Well, stuff blocks, until the cookie is released by using the dmset
udevcomplete command, so wrong wording perhaps?
Lvm2 takes the VG lock - creates LV - waits for udev till it's
finished with its job and confirms all the udev work with dmsetup
udevcomplete.
So what I understand from this is that udevcomplete ends up never
executing? Is there some way of confirming this?
If something 'kills' your udev worker (which may eventually happen
on some 'very very very' busy system - you may need to set up longer
timeout for systemd to kill udev worker (I believe it's just 30seconds
by default).
Well, I guess upwards of 1GB/s of IO at times qualify. No systemd, so
more likely the udev configuration.
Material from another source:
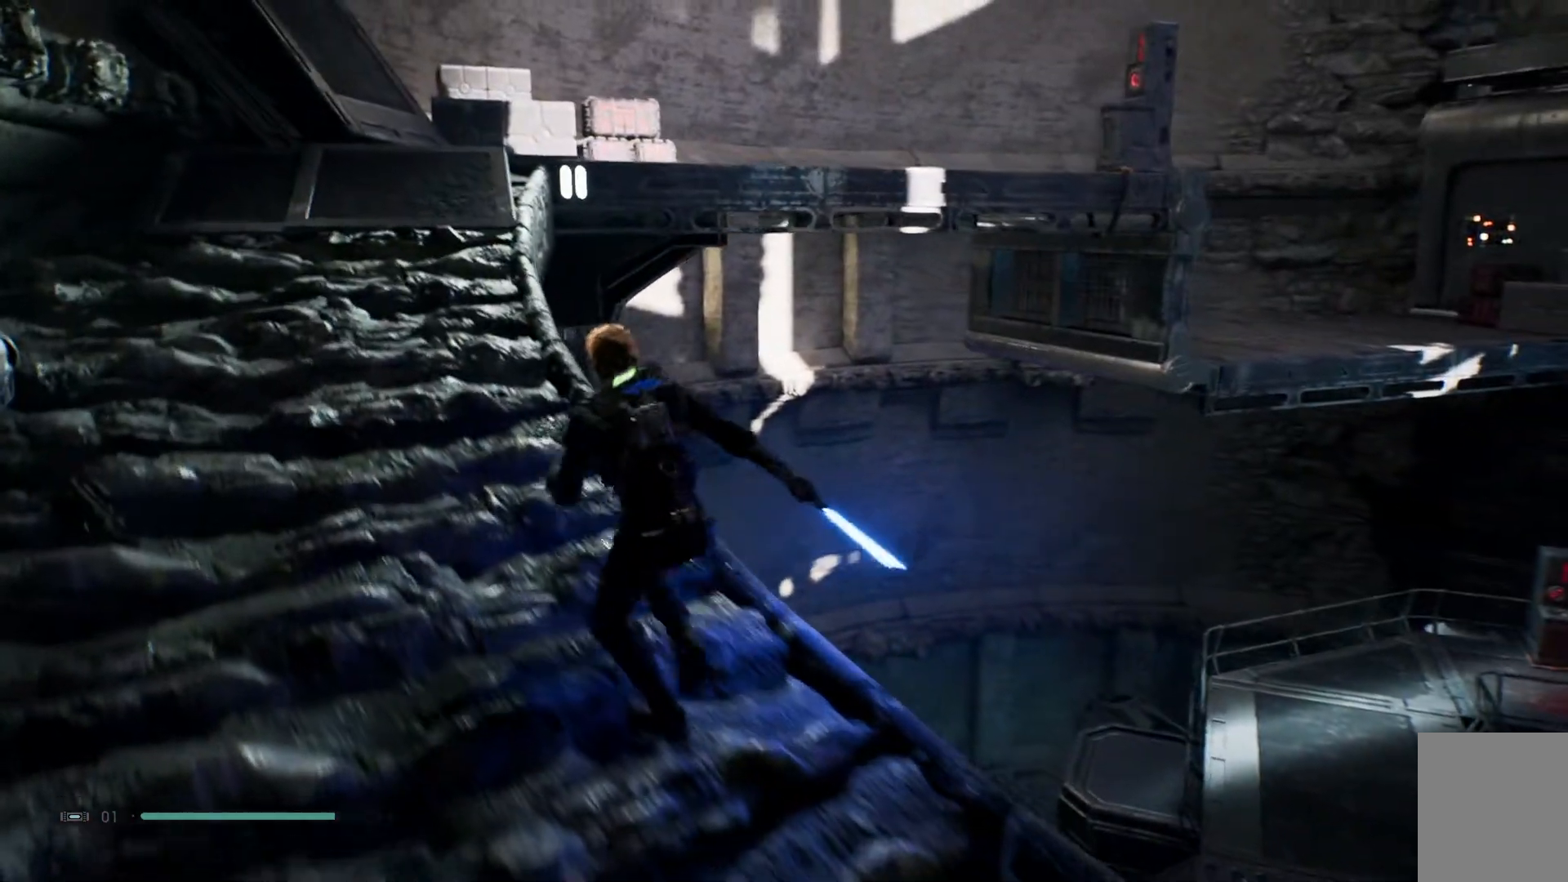
{"buttons": [], "left_stick": "left", "right_stick": "center", "events": [[100, "right_stick", "up-right"], [317, "right_stick", "center"]]}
When this happens we see load
averages upwards of 50 ... so based on that I'd say busy is probably a
reasonable assessment. Normally doesn't exceed load average values
10-15 at most.
Even so ... event_timeout = 180 should be a VERY, VERY long time in
terms of udev event processing.
I'm not seeing anything for udev in /var/log/messages (which is
explicitly configured to log everything logged to syslog). But it may
also be a case of "not logging because LVM isn't processing any IO (/var
is stored on it's own LV).
If it happens your cookies blocks your lvm2 command - you can
'unblock' them with 'dmsetup udevcomplete_all' - but that's a sign
your system is already in very bad state.
It's also unclear which OS are you using - Debian, Fedora, ???
Gentoo.
Version of your packages ?
I thought I did provide this:
Kernel version was 6.4.12 when this hapened, is now 6.9.3.
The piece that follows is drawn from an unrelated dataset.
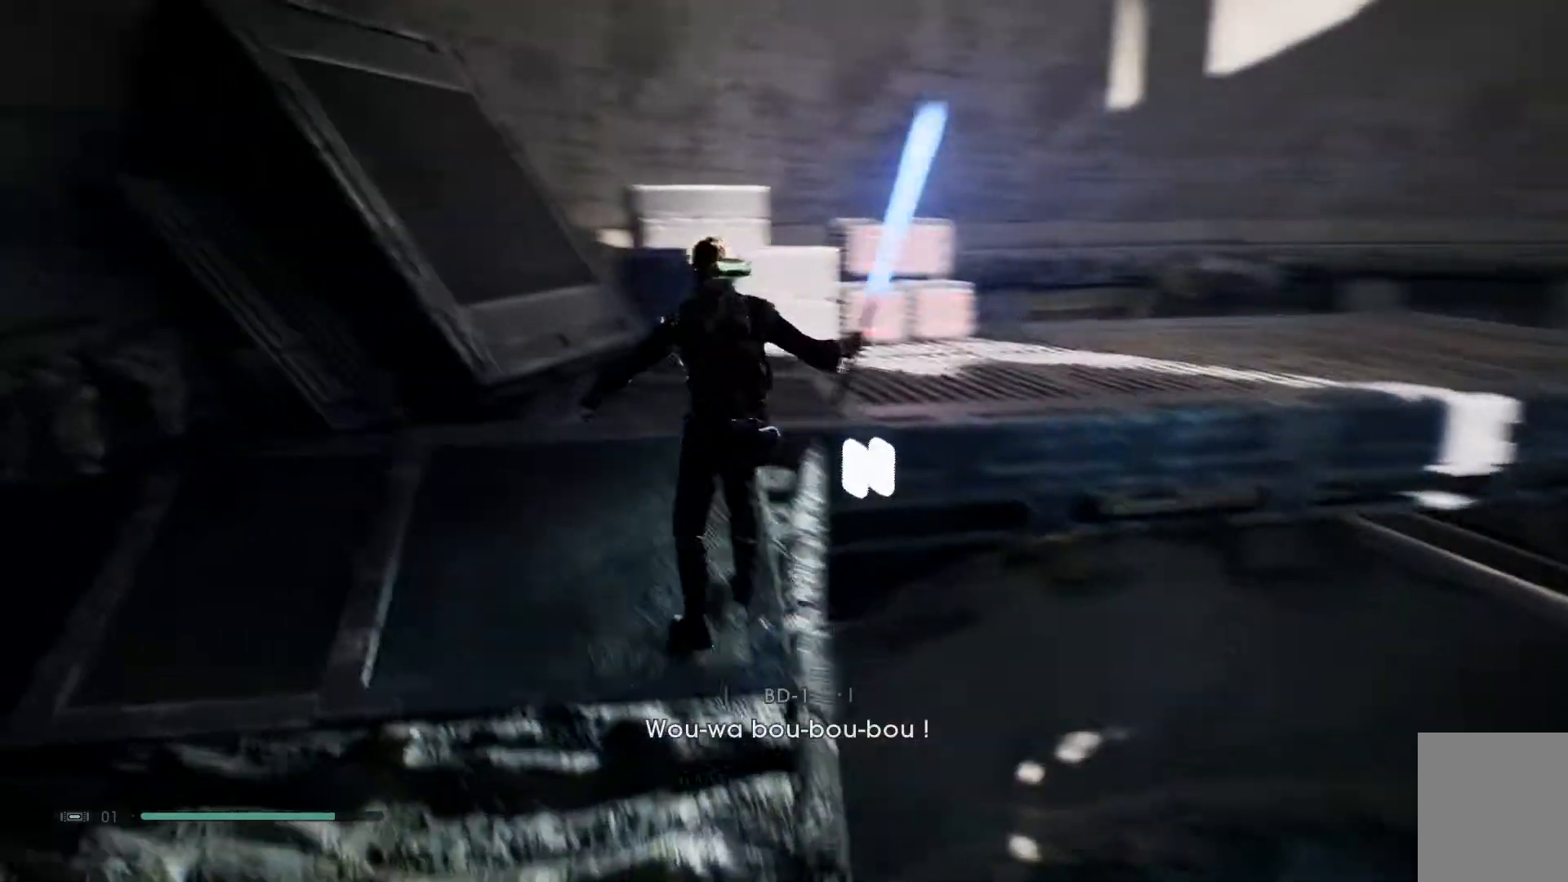
{"buttons": [], "left_stick": "center", "right_stick": "center", "events": [[450, "left_stick", "center"]]}
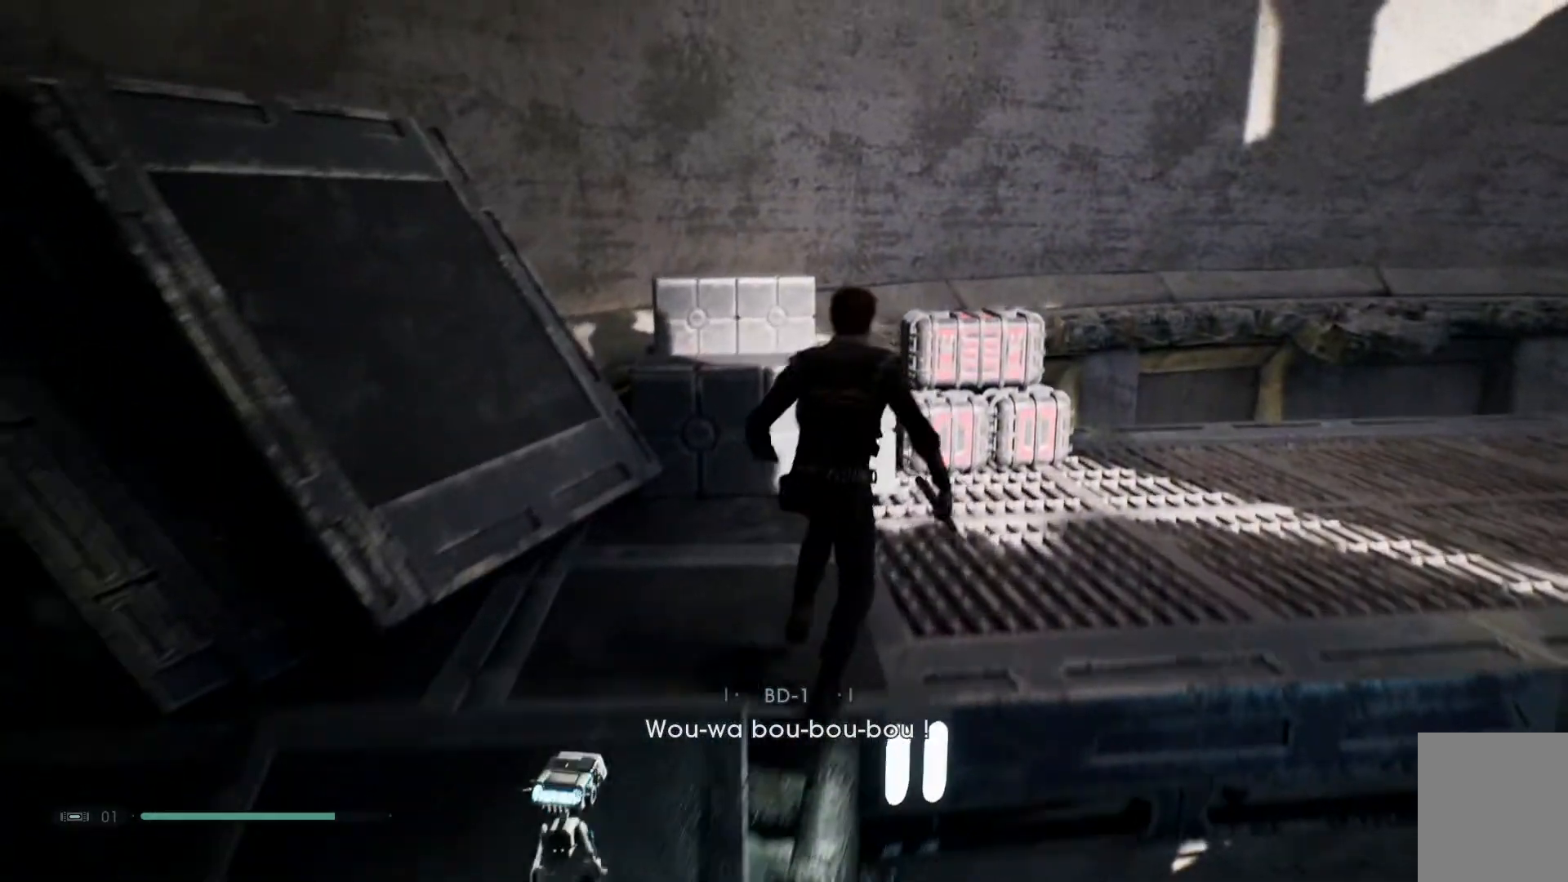
{"buttons": [], "left_stick": "center", "right_stick": "center", "events": []}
crowsnest [12:19:47] /run/lvm # udevadm --version
254
aka systemd-utils-254.10
lvm2-2.03.22
Thanks for the feedback, what you say makes perfect sense, and the
implication is that there are only a few options:
1. Something is resulting in the udev trigger to take longer than three
minutes, and the dmsetup udevcomplete never being executed.
2. Something goes horribly wrong during the udev trigger (which invokes
dmsetup a few times) processing and the process crashes, never executing
dmsetup udevcomplete.
This could potentially be due to extremely heavy disk IO, or LVM itself
freezing IO.
Given the rulesets the only way I see this happening is if dmsetup
command takes very long to load - and even in the degraded (most
filesystems blocked) state it was fast to execute.
Or if udevd itself has problems accessing /sys - which I find extremely
unlikely.
I don't see the default value for udev_log from the config. Explicitly
set to debug now, but still not seeing anything logged to syslog.
Running with udevd --debug, which logs to a ramdisk on /run. Hopefully
(if/when this happens again) that may shed some light. There is 256GB
of RAM available, so as long as the log doesn't grow too quickly should
be fine.
Kind regards,
Jaco